One could listen to the amiable George MacKay talk about his favourite actors all day long.
“For me it’s about the individual performances,” he says. “Stephen Graham blew my mind in Shane Meadows’s This Is England. I was just talking the other day about John Leguizamo in Romeo + Juliet. Daniel Day-Lewis in everything, but especially There Will Be Blood. Gary Oldman in Leon. Michael Fassbender in Hunger. I love those performances that are extra. And then, with Hunger, the director Steve McQueen stays with a scene where people are sweeping pee and you still can’t stop watching them. And that makes the experience even better.”

-=-=-=-=-

Required tasks »
a - Rewrite the paragraph of the George MacKay text that begins "For me it's about the individual performances" as a short list, keeping its main facts.
b - Using the George MacKay text, decide whether each statement agrees with it. Answer yes or no for each, and quote the words that decide it.
(i) MacKay mentions Gary Oldman's performance in Leon.
(ii) Steve McQueen directed This Is England.
(iii) Among Daniel Day-Lewis's work, MacKay singles out There Will Be Blood.
c - Summarize the George MacKay text in two sentences.

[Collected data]

-=-=-=-=-

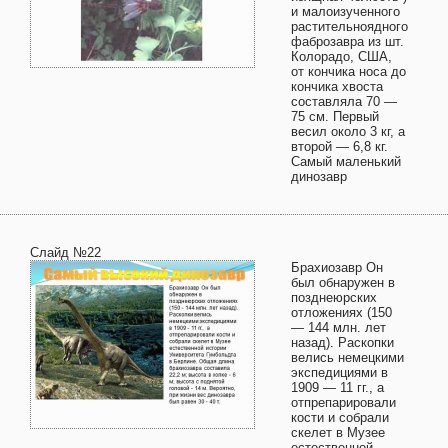
и малоизученного
растительноядного
фаброзавра из шт.
Колорадо, США,
от кончика носа до
кончика хвоста
составляла 70 —
75 см. Первый
весил около 3 кг, а
второй — 6,8 кг.
Самый маленький
динозавр
Слайд №22
Брахиозавр Он
был обнаружен в
позднеюрских
отложениях (150
— 144 млн. лет
назад). Раскопки
велись немецкими
экспедициями в
1909 — 11 гг., а
отпрепарировали
кости и собрали
скелет в Музее
естественной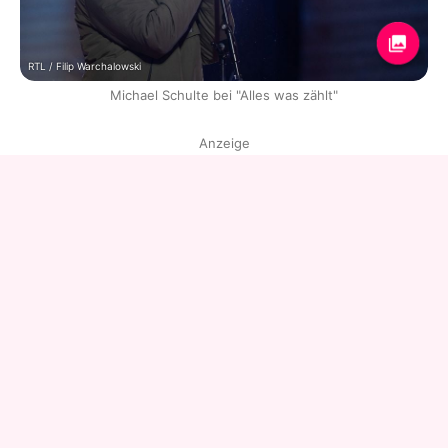
RTL / Filip Warchalowski
Michael Schulte bei "Alles was zählt"
Anzeige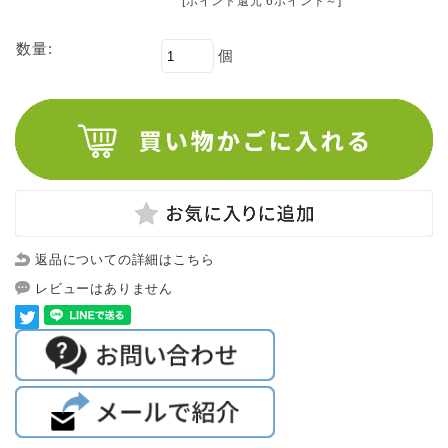
[ポイント還元 6ポイント～]
数量:
個
返品についての詳細はこちら
レビューはありません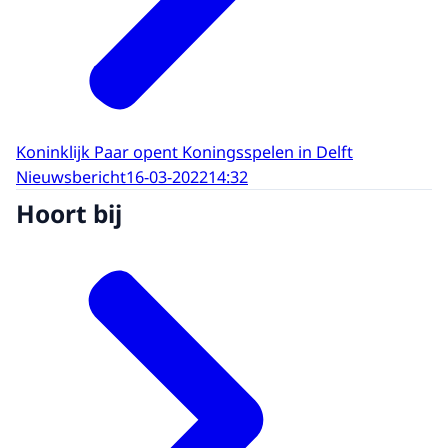
Koninklijk Paar opent Koningsspelen in Delft
Nieuwsbericht
16-03-2022
14:32
Hoort bij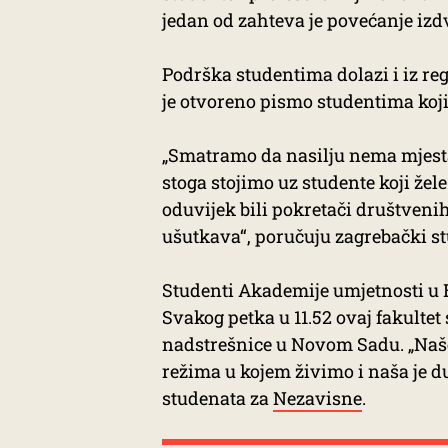
jedan od zahteva je povećanje izd
Podrška studentima dolazi i iz re
je otvoreno pismo studentima koji 
„Smatramo da nasilju nema mjesta
stoga stojimo uz studente koji že
oduvijek bili pokretači društveni
ušutkava“, poručuju zagrebački st
Studenti Akademije umjetnosti u Ba
Svakog petka u 11.52 ovaj fakultet
nadstrešnice u Novom Sadu. „Naše 
režima u kojem živimo i naša je du
studenata za
Nezavisne
.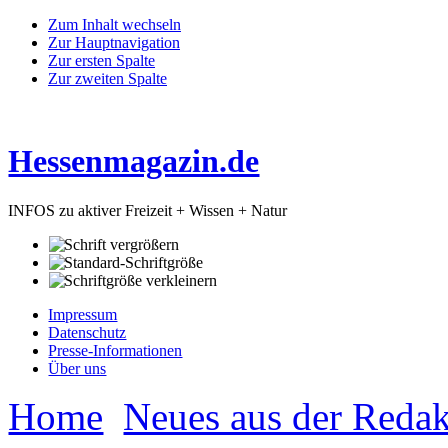
Zum Inhalt wechseln
Zur Hauptnavigation
Zur ersten Spalte
Zur zweiten Spalte
Hessenmagazin.de
INFOS zu aktiver Freizeit + Wissen + Natur
Impressum
Datenschutz
Presse-Informationen
Über uns
Home
Neues aus der Redak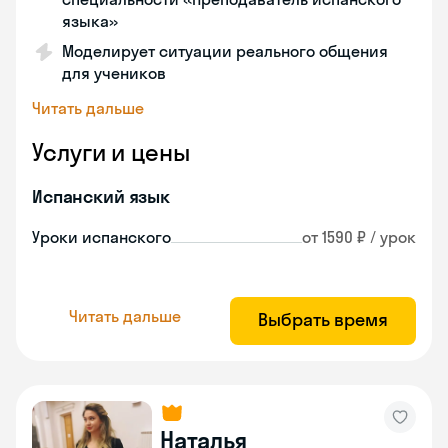
языка»
Моделирует ситуации реального общения
для учеников
Читать дальше
Услуги и цены
Испанский язык
Уроки испанского
от 1590 ₽ / урок
Читать дальше
Выбрать время
Наталья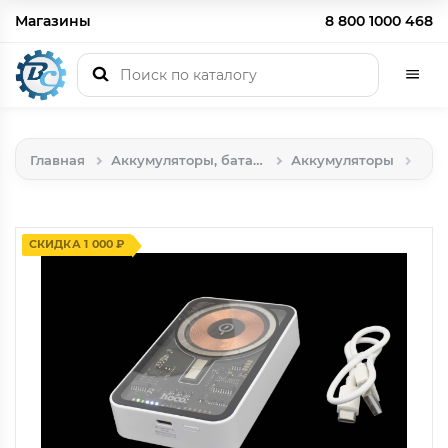
Магазины
8 800 1000 468
Главная
Аккумуляторы, батарейки
Аккумуляторы
СКИДКА 1 000 ₽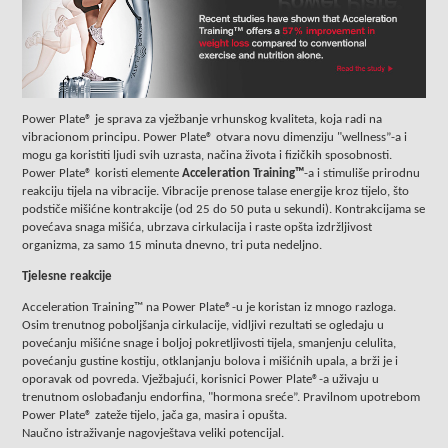
Power Plate® je sprava za vježbanje vrhunskog kvaliteta, koja radi na
vibracionom principu. Power Plate® otvara novu dimenziju "wellness”-a i
mogu ga koristiti ljudi svih uzrasta, načina života i fizičkih sposobnosti.
Power Plate® koristi elemente
Acceleration Training™
-a i stimuliše prirodnu
reakciju tijela na vibracije. Vibracije prenose talase energije kroz tijelo, što
podstiče mišićne kontrakcije (od 25 do 50 puta u sekundi). Kontrakcijama se
povećava snaga mišića, ubrzava cirkulacija i raste opšta izdržljivost
organizma, za samo 15 minuta dnevno, tri puta nedeljno.
Tjelesne reakcije
Acceleration Training™ na Power Plate®-u je koristan iz mnogo razloga.
Osim trenutnog poboljšanja cirkulacije, vidljivi rezultati se ogledaju u
povećanju mišićne snage i boljoj pokretljivosti tijela, smanjenju celulita,
povećanju gustine kostiju, otklanjanju bolova i mišićnih upala, a brži je i
oporavak od povreda. Vježbajući, korisnici Power Plate®-a uživaju u
trenutnom oslobađanju endorfina, "hormona sreće”. Pravilnom upotrebom
Power Plate® zateže tijelo, jača ga, masira i opušta.
Naučno istraživanje nagovještava veliki potencijal.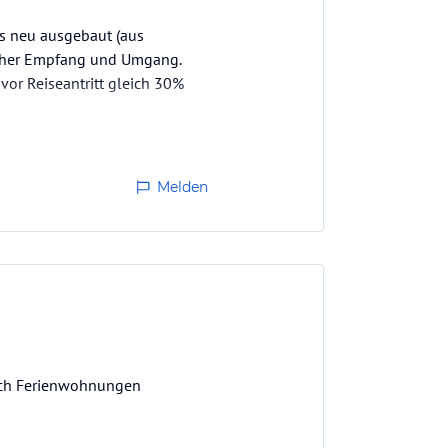
ls neu ausgebaut (aus
icher Empfang und Umgang.
vor Reiseantritt gleich 30%
Melden
noch Ferienwohnungen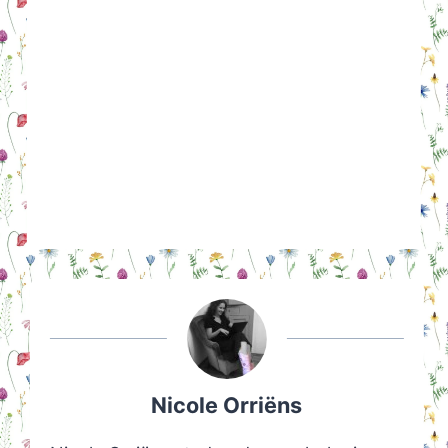
Nicole Orriëns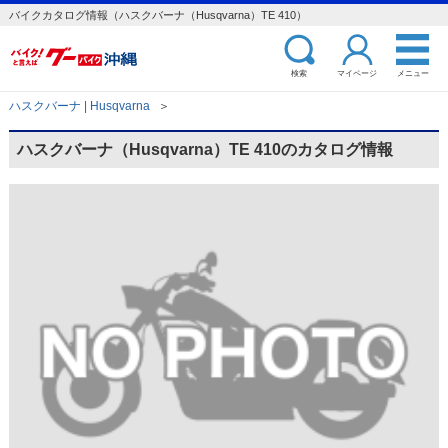
バイクカタログ情報（ハスクバーナ（Husqvarna）TE 410）
検索
マイページ
メニュー
ハスクバーナ | Husqvarna
＞
ハスクバーナ（Husqvarna）TE 410のカタログ情報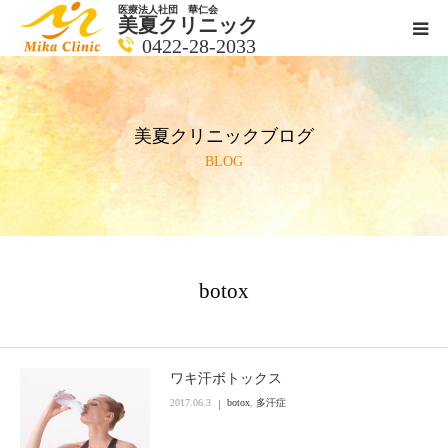
医療法人社団 華仁会
美夏クリニック
0422-28-2033
医師紹介
美夏クリニックブログ
診療科目
BLOG
クリニックの紹介
アクセス
botox
メールで相談
ブログ一覧ページ
ワキ汗ボトックス
2017.06.3
botox
,
多汗症
料金一覧 new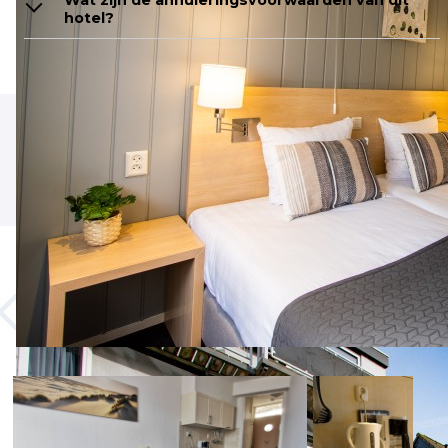
hotel?
Gastbeoordelingen over
Hotel de Boei
Een impressie van
Hotel de Boei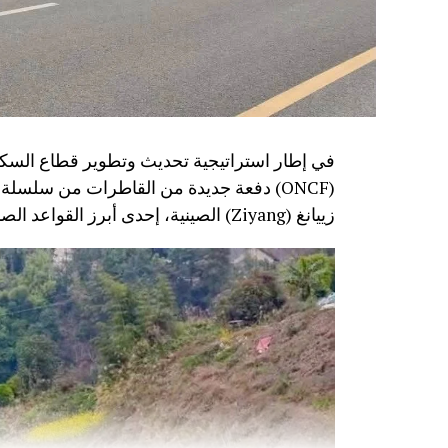
في إطار استراتيجية تحديث وتطوير قطاع السكك
زييانغ (Ziyang) الصينية، إحدى أبرز القواعد الصناعية المتخصصة في تصنيع معدات النقل السككي.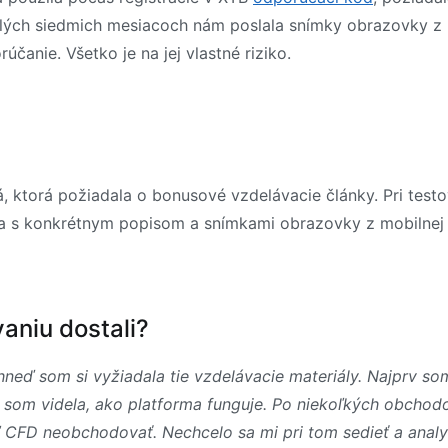
celých siedmich mesiacoch nám poslala snímky obrazovky z
účanie. Všetko je na jej vlastné riziko.
á, ktorá požiadala o bonusové vzdelávacie články. Pri test
la s konkrétnym popisom a snímkami obrazovky z mobilnej 
vaniu dostali?
 hneď som si vyžiadala tie vzdelávacie materiály. Najprv s
y som videla, ako platforma funguje. Po niekoľkých obchodo
ľ CFD neobchodovať. Nechcelo sa mi pri tom sedieť a anal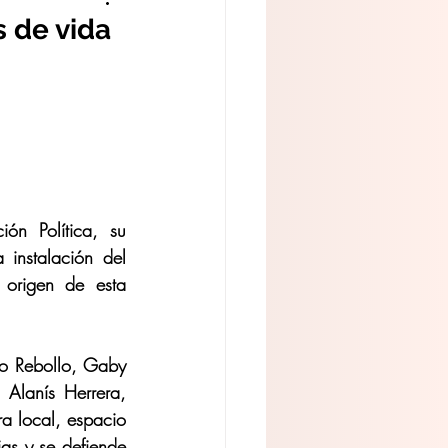
 de vida
n Política, su 
instalación del 
origen de esta 
ío Rebollo, Gaby 
Alanís Herrera, 
a local, espacio 
as y se defiende 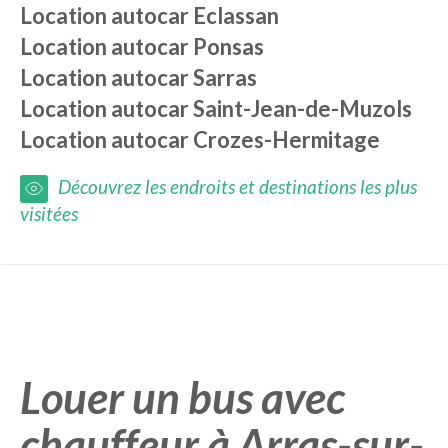
Location autocar
Eclassan
Location autocar
Ponsas
Location autocar
Sarras
Location autocar
Saint-Jean-de-Muzols
Location autocar
Crozes-Hermitage
Découvrez les endroits et destinations les plus
visitées
Louer un bus avec
chauffeur à Arras-sur-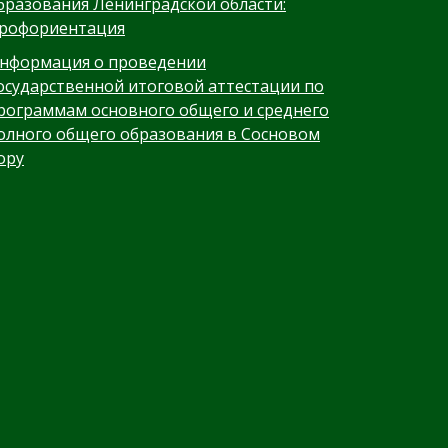
бразования Ленинградской области:
рофориентация
нформация о проведении
осударственной итоговой аттестации по
рограммам основного общего и среднего
олного общего образования в Сосновом
ору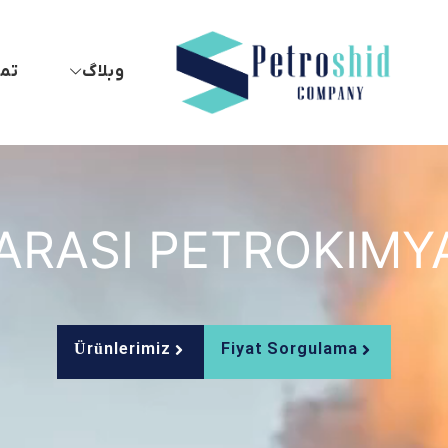
وبلاگ
تما
RASI PETROKIMYA 
Ürünlerimiz
Fiyat Sorgulama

-=-=-=-=-

Solutions for each task »
a -
MacKay says that, for him, film is about individual performances. The ones he names:
- Stephen Graham in Shane Meadows’s This Is England
- John Leguizamo in Romeo + Juliet
- Daniel Day-Lewis in everything, especially There Will Be Blood
- Gary Oldman in Leon
- Michael Fassbender in Hunger

He loves performances that are "extra." In Hunger, director Steve McQueen stays with a scene of people sweeping pee, yet you still can't stop watching, which makes the experience even better.

b -
(i) Yes: "Gary Oldman in Leon."
(ii) No: "Stephen Graham blew my mind in Shane Meadows’s This Is England."
(iii) Yes: "Daniel Day-Lewis in everything, but especially There Will Be Blood."

c - George MacKay, who could be listened to all day on his favorite actors, says that for him it's about individual performances. He names performances by Stephen Graham, John Leguizamo, Daniel Day-Lewis, Gary Oldman and Michael Fassbender, and says Steve McQueen stays with a scene in Hunger of people sweeping pee that you still can't stop watching.